• [SET PROBLEM A]: In the records, rewrite the part that opens with the line containing "pose: elev=171.0 azim=308.3" and runs through the end of the records, replacing "roll" with "tilt" and keeping everything else the same. Leave the pictures out of your answer.

“Bonaly” is named after Surya Bonaly, a black figure skater. In ice skating, the judging is subjective and they score against the perfect ideal of a figure skater that they have in their head. Because Bonaly didn’t fit that mould of what the industry decided she should be, her talents were overlooked and she never achieved the first place finishes her skating deserved.
This resentment at being overshadowed came to a head in 1994 at the World Figure Skating Championships where she was awarded second place and, such was her sense of injustice, she refused to get on the podium or wear a medal. To her, second place wasn’t something to be proud of - it was ratification of what she’d always known, that she was never going to be accepted by her peers.
Four years later, at the 1998 Winter Olympics, Bonaly was competing for the last time. She was past her best, her knees had gone, she knew she wasn’t going to win.

• [DATA ENTRIES]:
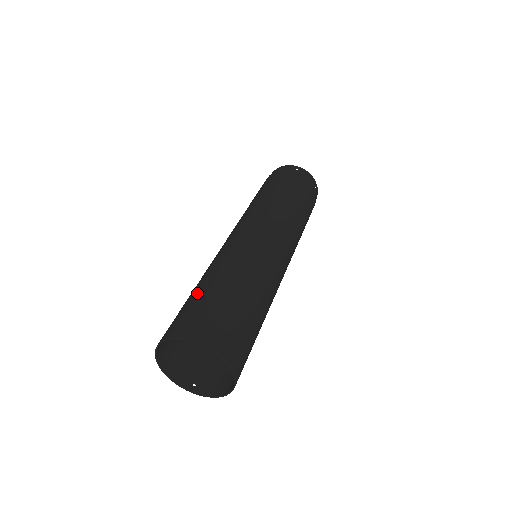
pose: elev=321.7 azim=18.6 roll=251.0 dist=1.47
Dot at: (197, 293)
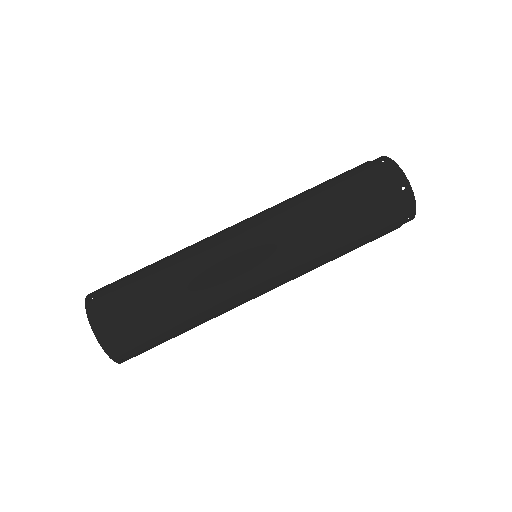
Dot at: (142, 282)
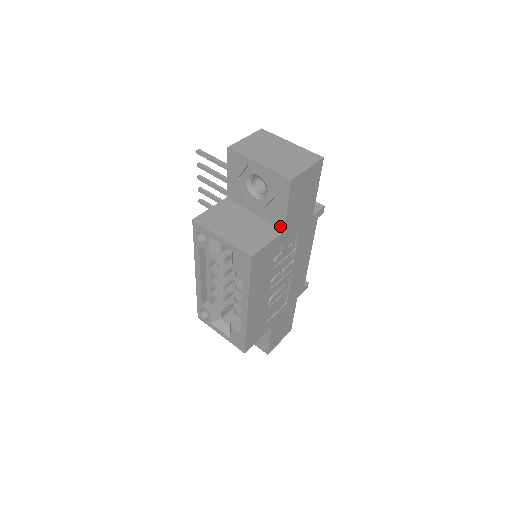
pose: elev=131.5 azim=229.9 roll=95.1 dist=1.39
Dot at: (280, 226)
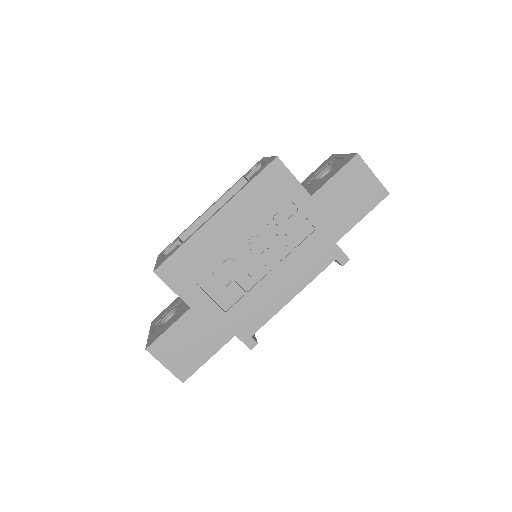
Dot at: (312, 194)
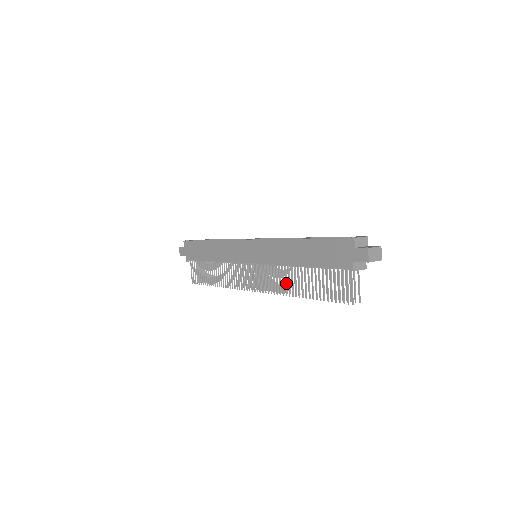
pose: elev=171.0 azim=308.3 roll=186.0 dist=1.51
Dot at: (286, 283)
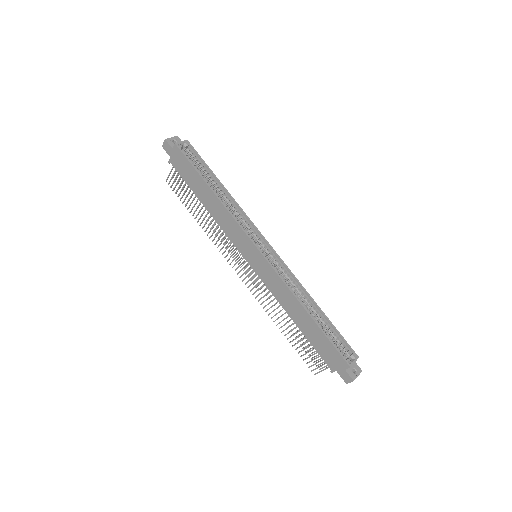
Dot at: occluded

• [SET PROBLEM B]:
Answer these about the text on Surya Bonaly:
(i) What kind of athlete is Surya Bonaly described as?
(ii) What place was she awarded at the 1994 World Figure Skating Championships?
(iii) At which event was she competing for the last time?

• [COMPLETE RESPONSE A]:
pose: elev=171.0 azim=308.3 tilt=186.0 dist=1.51
Dot at: (286, 283)
Dot at: occluded

• [COMPLETE RESPONSE B]:
(i) A black figure skater.
(ii) Second place.
(iii) The 1998 Winter Olympics.